Fear will take us down into that scary place in no time.
So how do we handle facing this darkness within in a session compared to the boogie man? With much more compassion then "Don't be silly."
Whatever we believe is real is.
I have faced my own darkness, and I have held hands with my clients as they face theirs and even had to step in between my clients and their dark parts. It's scary. No doubt. Things are intense, that's the environment that darkness thrives on. The more scared we are of darkness, we end up giving it more power. Guess who's power? Yes, our power. So managing the fearful part of Rebecca was one job, managing the nasty mean things that the Mime/Jester was saying was the other. I felt like a boxing match referee, while maintaining my own centeredness. My priority was to show Rebecca how to handle these bozo's. They are punks, acting like goons and goblins. They are dark. We all have light and darkness within us. The difference from person to person, is the vibrational frequency that they were raised in. If the family was drinking, drugging, violence, manipulating each other, stressed out, controlling, violent or abusive in anyway, those are all lower vibrations. Darkness needs a lower vibration to thrive in. When innocent children, I believe who are directly coming from Heaven, get born into this low vibration household, they soon dismiss their origin in order to adapt to the environment. In the back of the head, is that still small voice that says, "this isn't right." We all innately know, what is good and what is not good. We all know what respect and disrespect feels like.
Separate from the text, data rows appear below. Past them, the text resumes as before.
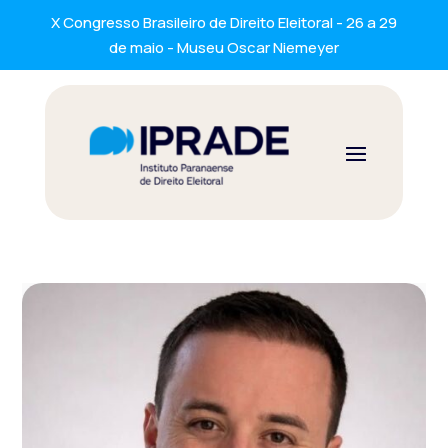
X Congresso Brasileiro de Direito Eleitoral - 26 a 29
de maio - Museu Oscar Niemeyer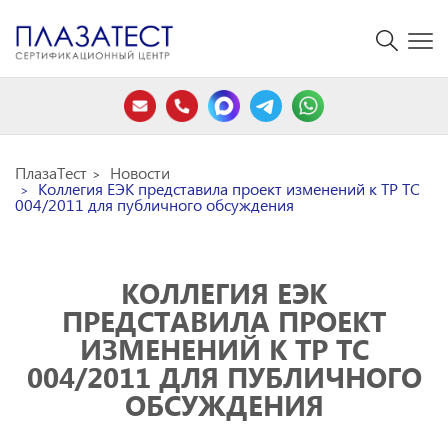
ПлазаТест
Новости
Коллегия ЕЭК представила проект изменений к ТР ТС
004/2011 для публичного обсуждения
КОЛЛЕГИЯ ЕЭК
ПРЕДСТАВИЛА ПРОЕКТ
ИЗМЕНЕНИЙ К ТР ТС
004/2011 ДЛЯ ПУБЛИЧНОГО
ОБСУЖДЕНИЯ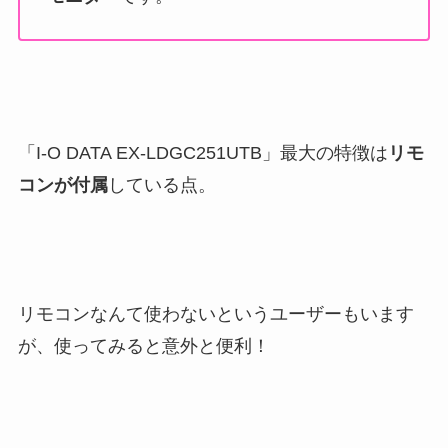
「I-O DATA ‎EX-LDGC251UTB」最大の特徴は
リモ
コンが付属
している点。
リモコンなんて使わないというユーザーもいます
が、使ってみると意外と便利！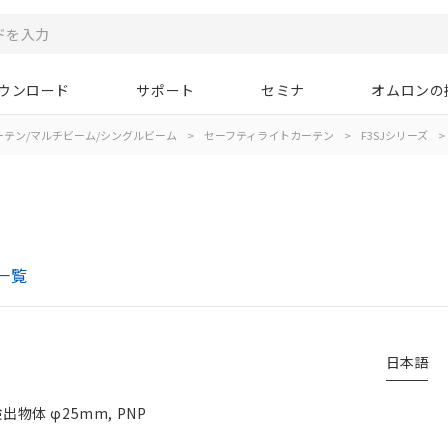
ウンロード
サポート
セミナ
オムロンの
ーテン/マルチビーム/シングルビーム
>
セーフティライトカーテン
>
F3SJシリーズ
>
一覧
日本語
物体 φ25mm, PNP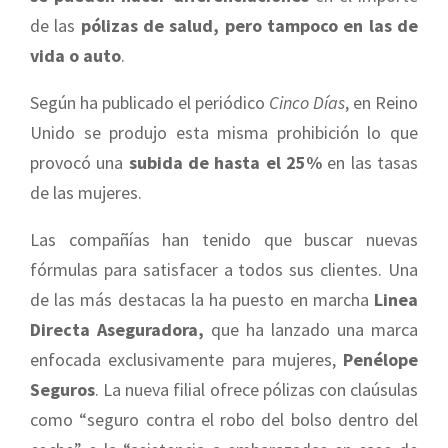
de las
pólizas de salud, pero tampoco en las de
vida o auto
.
Según ha publicado el periódico
Cinco Días
, en Reino
Unido se produjo esta misma prohibición lo que
provocó una
subida de hasta el 25%
en las tasas
de las mujeres.
Las compañías han tenido que buscar nuevas
fórmulas para satisfacer a todos sus clientes. Una
de las más destacas la ha puesto en marcha
Linea
Directa Aseguradora,
que ha lanzado una marca
enfocada exclusivamente para mujeres,
Penélope
Seguros
. La nueva filial ofrece pólizas con claúsulas
como “seguro contra el robo del bolso dentro del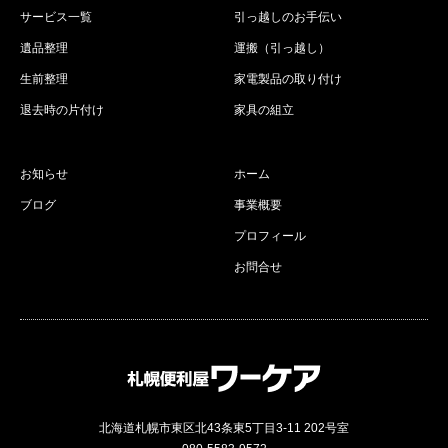
サービス一覧
引っ越しのお手伝い
遺品整理
運搬（引っ越し）
生前整理
家電製品の取り付け
退去時の片付け
家具の組立
お知らせ
ホーム
ブログ
事業概要
プロフィール
お問合せ
北海道札幌市東区北43条東5丁目3-11 202号室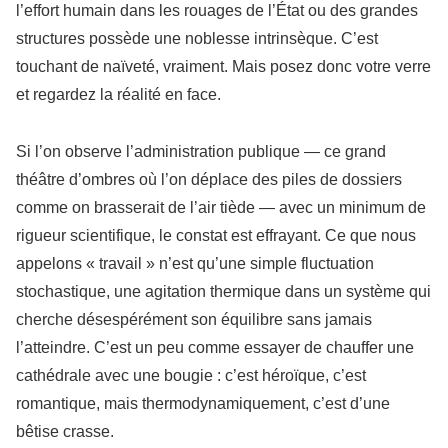
l’effort humain dans les rouages de l’État ou des grandes
structures possède une noblesse intrinsèque. C’est
touchant de naïveté, vraiment. Mais posez donc votre verre
et regardez la réalité en face.
Si l’on observe l’administration publique — ce grand
théâtre d’ombres où l’on déplace des piles de dossiers
comme on brasserait de l’air tiède — avec un minimum de
rigueur scientifique, le constat est effrayant. Ce que nous
appelons « travail » n’est qu’une simple fluctuation
stochastique, une agitation thermique dans un système qui
cherche désespérément son équilibre sans jamais
l’atteindre. C’est un peu comme essayer de chauffer une
cathédrale avec une bougie : c’est héroïque, c’est
romantique, mais thermodynamiquement, c’est d’une
bêtise crasse.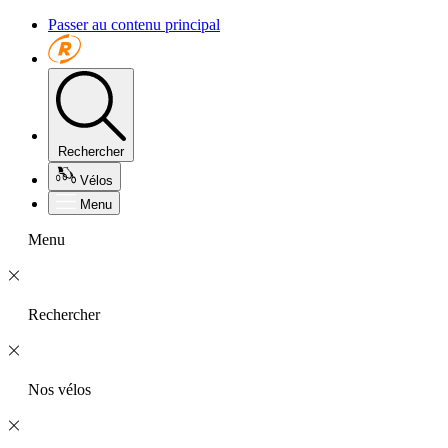
Passer au contenu principal
Rechercher
Vélos
Menu
Menu
Rechercher
Nos vélos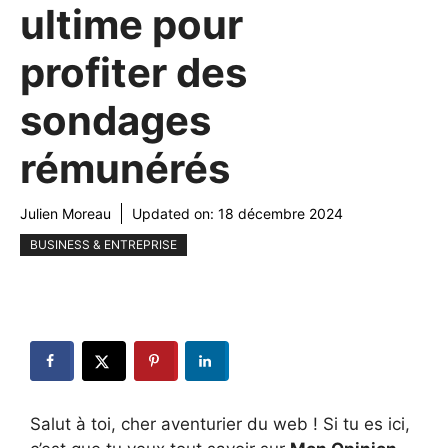
ultime pour
profiter des
sondages
rémunérés
Julien Moreau
Updated on:
18 décembre 2024
BUSINESS & ENTREPRISE
Salut à toi, cher aventurier du web ! Si tu es ici,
When we move towards our inner light, the truth of us, then the darkness gets activated and resists the movement. It will act out and that's when the work gets serious. We face these aspects within us to send them love. That's the thing they can't stand. Because that's what they too were originally created from. They have taken it to the farthest end and have forgotten about it. This all works on a macro and micro level at the same time.
Rebecca did great, this is hard, the payoff is well worth it. Bully eradication.